*Stored data*:
= = =

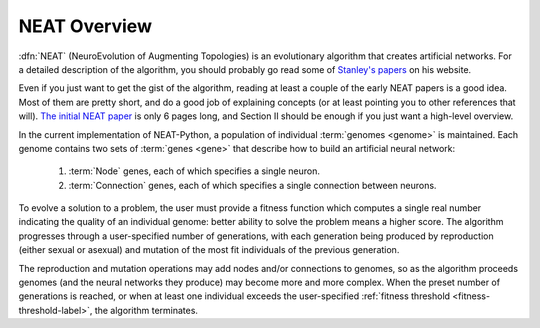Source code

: NEAT Overview
=============

:dfn:`NEAT` (NeuroEvolution of Augmenting Topologies) is an evolutionary algorithm that creates artificial networks. For a
detailed description of the algorithm, you should probably go read some of `Stanley's papers
<http://www.cs.ucf.edu/~kstanley/#publications>`_ on his website.

Even if you just want to get the gist of the algorithm, reading at least a couple of the early NEAT papers is a good
idea.  Most of them are pretty short, and do a good job of explaining concepts (or at least pointing
you to other references that will).  `The initial NEAT paper
<http://nn.cs.utexas.edu/downloads/papers/stanley.cec02.pdf>`_ is only 6 pages long, and Section II should be enough
if you just want a high-level overview.


In the current implementation of NEAT-Python, a population of individual :term:`genomes <genome>` is maintained.  Each genome contains
two sets of :term:`genes <gene>` that describe how to build an artificial neural network:

    1. :term:`Node` genes, each of which specifies a single neuron.
    2. :term:`Connection` genes, each of which specifies a single connection between neurons.

.. index:: fitness function

To evolve a solution to a problem, the user must provide a fitness function which computes a single real number
indicating the quality of an individual genome: better ability to solve the problem means a higher score.  The algorithm
progresses through a user-specified number of generations, with each generation being produced by reproduction (either
sexual or asexual) and mutation of the most fit individuals of the previous generation.

The reproduction and mutation operations may add nodes and/or connections to genomes, so as the algorithm proceeds
genomes (and the neural networks they produce) may become more and more complex.  When the preset number of generations
is reached, or when at least one individual exceeds the user-specified :ref:`fitness threshold <fitness-threshold-label>`, the algorithm terminates.

.. todo::

  Explain speciation (including genetic distance determination).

= = =

*WORK INSTRUCTIONS*: Taking the lines above, repeat exactly those from the line that contains "To evolve a" through the line that contains "sexual or asexual)", and both of those lines as well. Include nothing else.

*EXPECTED ANSWER*:
To evolve a solution to a problem, the user must provide a fitness function which computes a single real number
indicating the quality of an individual genome: better ability to solve the problem means a higher score.  The algorithm
progresses through a user-specified number of generations, with each generation being produced by reproduction (either
sexual or asexual) and mutation of the most fit individuals of the previous generation.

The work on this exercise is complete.